Stored items:
Start of Block

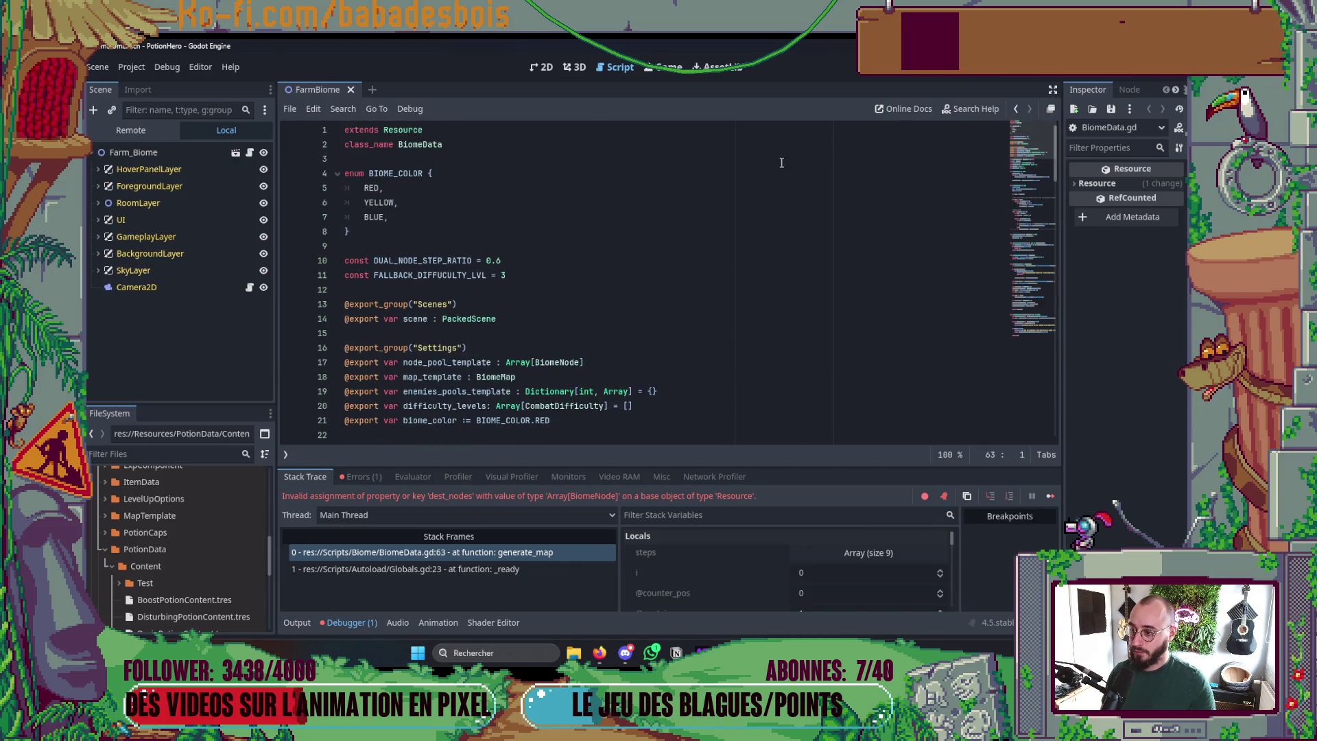
{"action": "key", "text": "alt+Tab"}
{"action": "key", "text": "alt+Tab"}
{"action": "key", "text": "alt+Tab"}
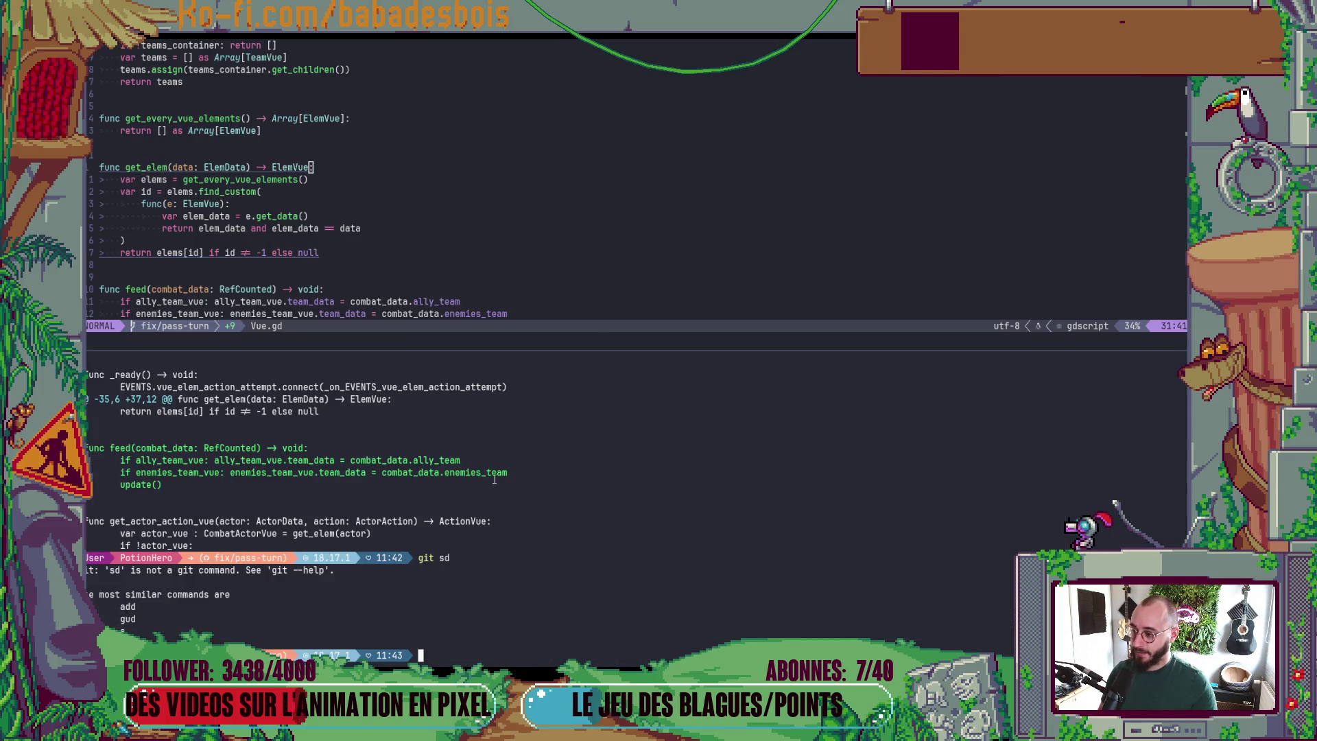
- Run git status on the fix/pass-turn branch in the Neovim terminal
{"action": "key", "text": "ctrl+b"}
{"action": "key", "text": "z"}
{"action": "key", "text": "ctrl+b"}
{"action": "type", "text": "z"}
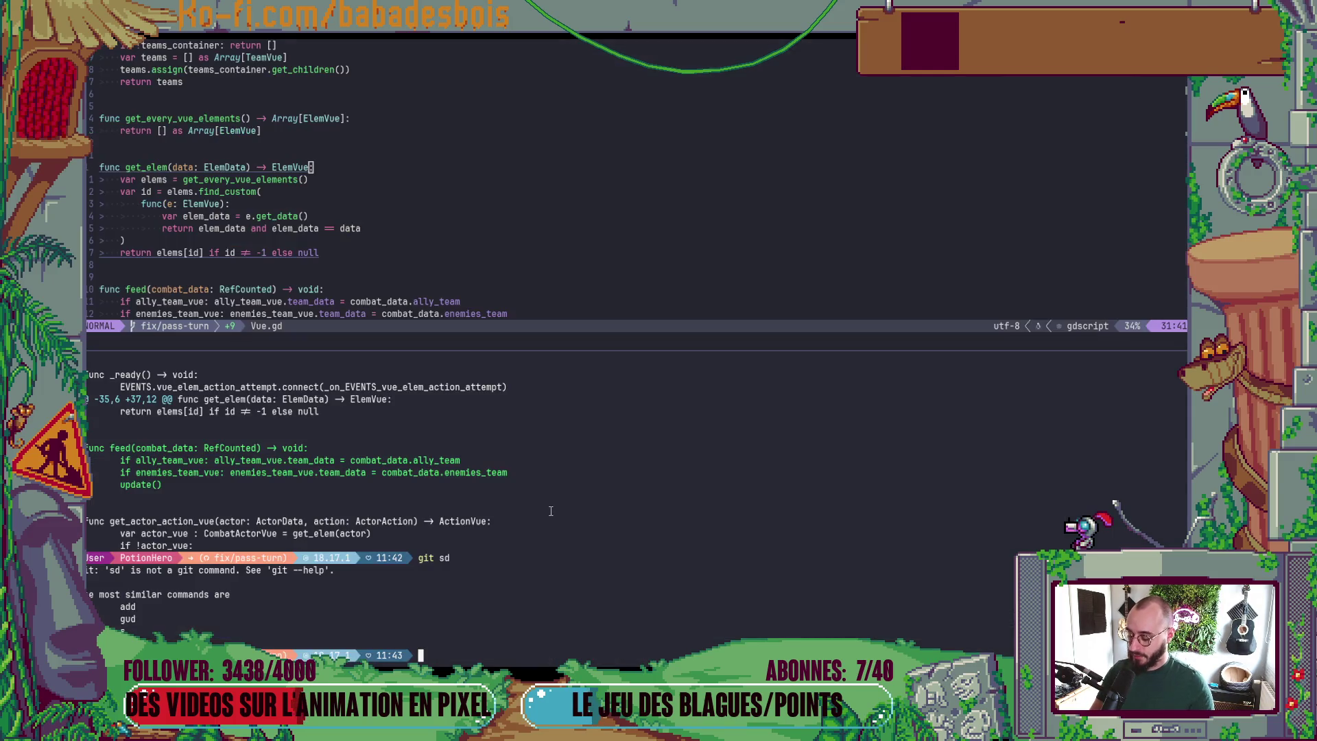
{"action": "type", "text": "git st"}
{"action": "key", "text": "Return"}
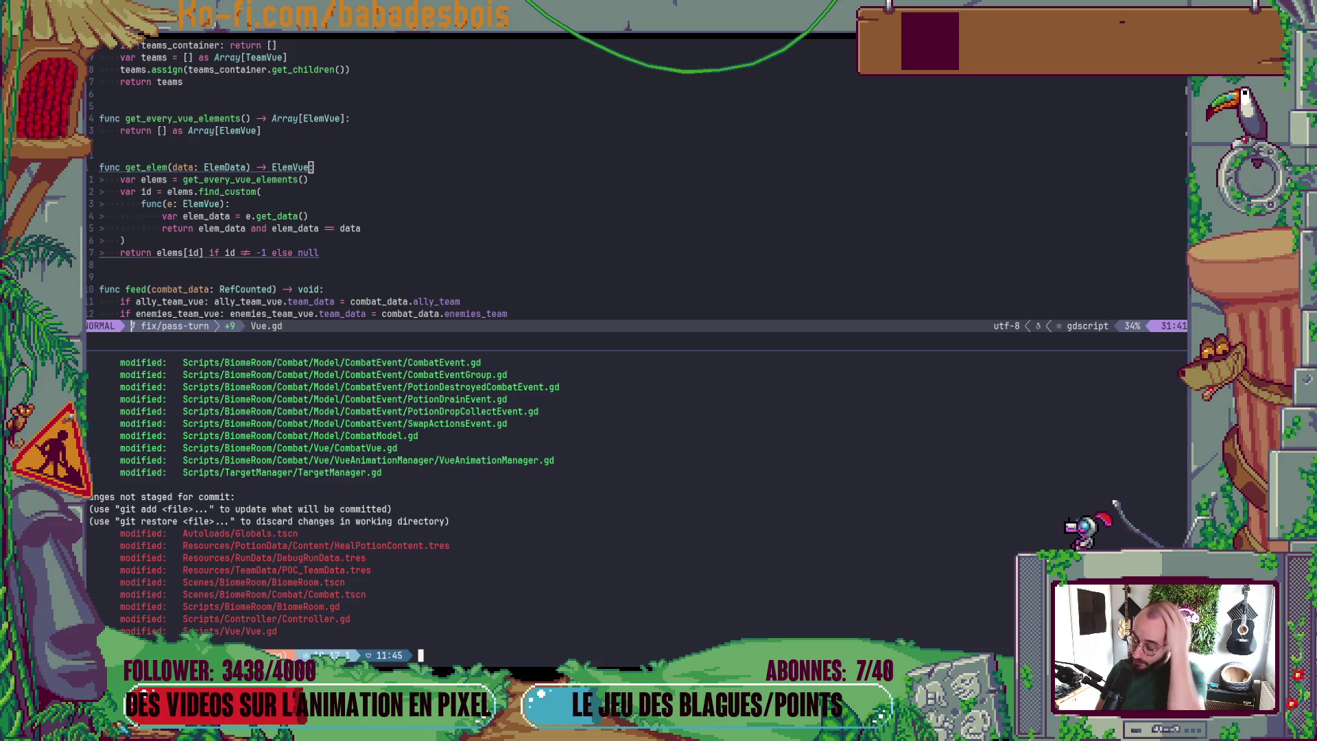
- Show the git diff for Scripts/BiomeRoom/BiomeRoom.gd, then close the terminal split
{"action": "type", "text": "git "}
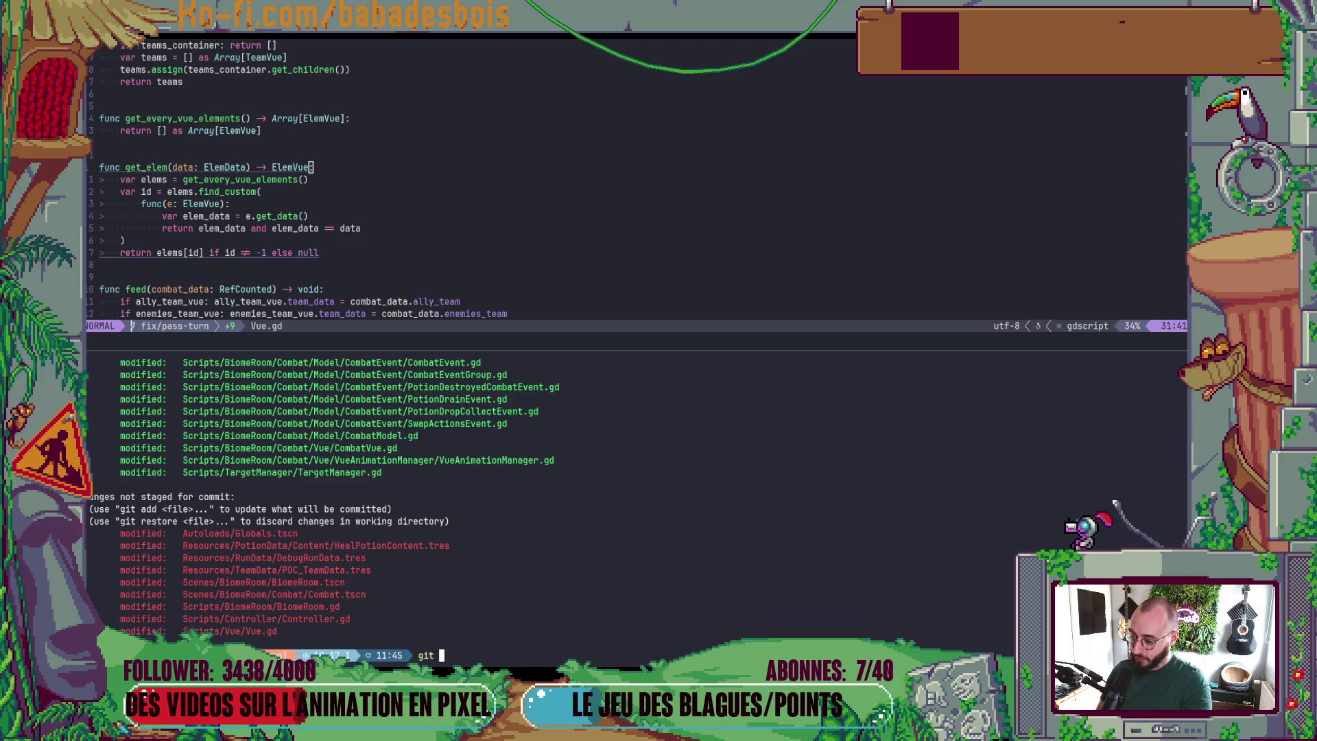
{"action": "type", "text": "diff"}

End of Block

● Task details
Restate word for word the lines from the one holding "- Run git status" down through the last line of the records above, and do not include the pictures.

● Task result
- Run git status on the fix/pass-turn branch in the Neovim terminal
{"action": "key", "text": "ctrl+b"}
{"action": "key", "text": "z"}
{"action": "key", "text": "ctrl+b"}
{"action": "type", "text": "z"}
{"action": "type", "text": "git st"}
{"action": "key", "text": "Return"}
- Show the git diff for Scripts/BiomeRoom/BiomeRoom.gd, then close the terminal split
{"action": "type", "text": "git "}
{"action": "type", "text": "diff"}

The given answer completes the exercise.